Reflections of a Farm Broadcaster

Taylor Hillman General

Wenger on the farm

Wenger


California Farm Bureau Leaders and Young Farmers & Ranchers Make Strong Impression

By Gary Cooper, founder and president, AgNet Media, Inc.

Hats off to California Farm Bureau (CFB) President Paul Wenger and his family, and to the CFB Young Farmers & Ranchers (YF&R) for their warm welcome and hospitality this past weekend at their annual meeting.

Two days of visiting area agriculture around Modesto, and being with the YF&R group Saturday evening, offered me a rare opportunity to tour Wenger’s farm operations and others around his hometown. The experience as a whole gave me valuable insight on the multitude of issues facing California farmers from Wenger himself, who is a strong spokesman for the state’s agriculture industries. He has served as CFB president since 2009 and is expected to “term out” of office near the end of the year.

AgNet West aired on radio stations throughout California in the summer of 2012. AgNet West is a division of AgNet Media, which has operated similar farm radio networks in the diversified agriculture states of Florida, Georgia and Alabama since the mid-1980s. I started those farm networks with seed capital from about three dozen Florida farmer visionaries who realized a need for independent farm radio news to serve their diversified production regions. A similar need here in California for an independent radio network to specialize in news about agriculture came about in 2012, and we decided to jump in.

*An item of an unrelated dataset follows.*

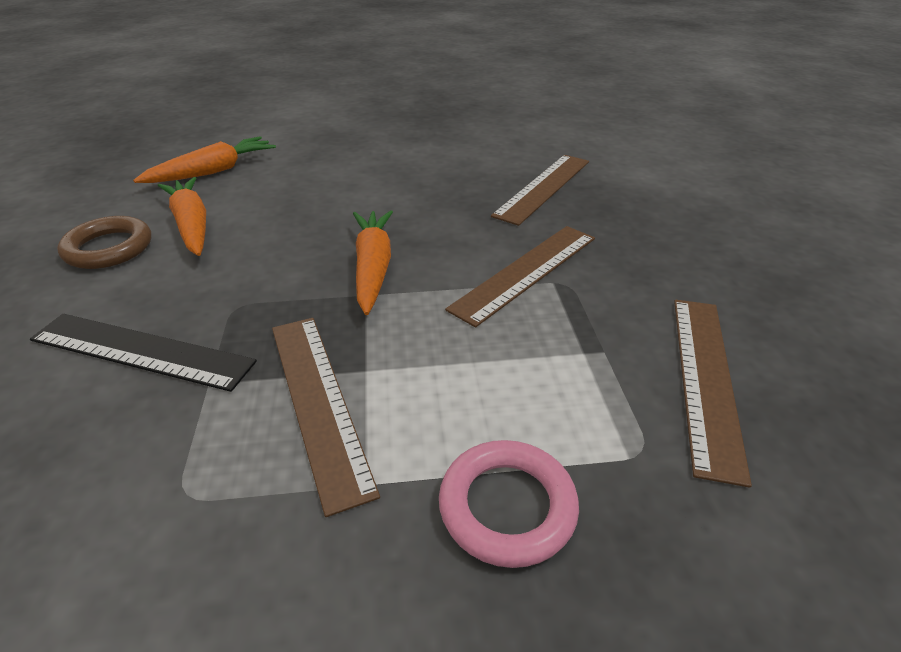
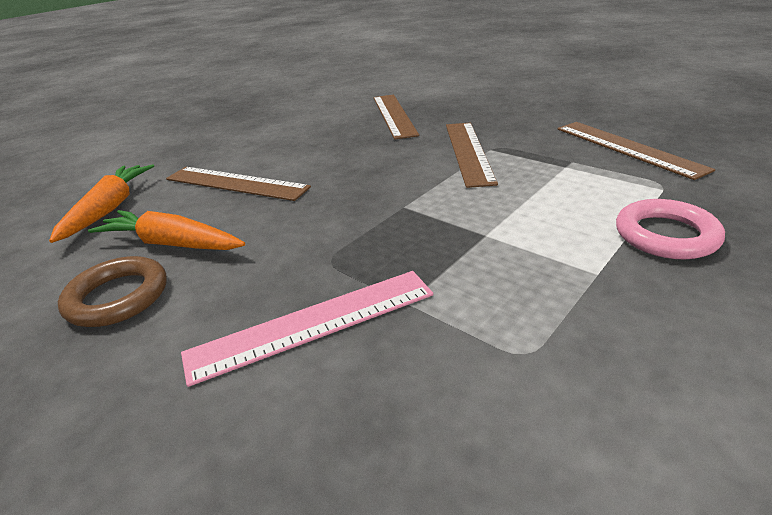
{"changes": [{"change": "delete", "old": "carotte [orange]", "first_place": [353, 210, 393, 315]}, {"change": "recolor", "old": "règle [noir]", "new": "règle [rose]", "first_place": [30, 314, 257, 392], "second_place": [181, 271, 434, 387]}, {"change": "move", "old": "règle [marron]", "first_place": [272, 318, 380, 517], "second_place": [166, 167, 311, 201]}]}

There are many similarities among the ag issues in these diversified and high-value crop states, including labor, environment, trade and political misunderstanding, just to name a few. So we connected with a couple of good professional broadcasters in the Central Valley who, like myself, also grew up in and around families involved in local agriculture in the region, for which they now report the news full time.

I had met and heard Wenger speak a number of times at different news-making venues both here in California, and occasionally elsewhere, as he carries the ag message of his state to national venues when time and opportunities permit. His memory for detail and his incredible knowledge base on the key issues involving California agriculture is impressive, as is his ability to put facts together to make powerful points — most of the time from memory and without any script to speak of. He has been graciously available as a spokesman on our broadcasts too, working with our AgNet West Radio Network team of Sabrina Hill and Taylor Hillman as they produce the daily radio programs from the network’s home base near Fresno.

The invitation to attend the annual YF&R gathering, held this past weekend in Modesto, was an extra treat. I’ve been in farm broadcasting for more than 35 years. I got into the business after my parents retired and the family sold its winter vegetable farm in South Florida, as I was earning my degree in broadcasting. It’s always fun to visit the younger farmers and ranchers who will carry the torch of ag leadership forward. While interviewing both outgoing YF&R Chairman Tyler Blagg from Lodi and incoming Chairman Johnnie White from Oakville, the concerns about so many regulations continued to ring loud and clear. The ability of these young men to articulate those concerns is encouraging. You can listen to the interviews here:

Blagg

White

Portions of these interviews will also be heard on more than 30 radio stations around the state in the coming days. AgNet West can now be heard on overlapping radio station signals from Shasta all the way down to Imperial, and most of the counties in between.

Finally, congratulations to Star YF&R Paige Bush of Butte County and the group of Butte County YF&R members who won top honors at the awards banquet. And kudos to all the others who competed in the discussion meets and other activities of this active group of young agriculturalists. Keep the fire burning!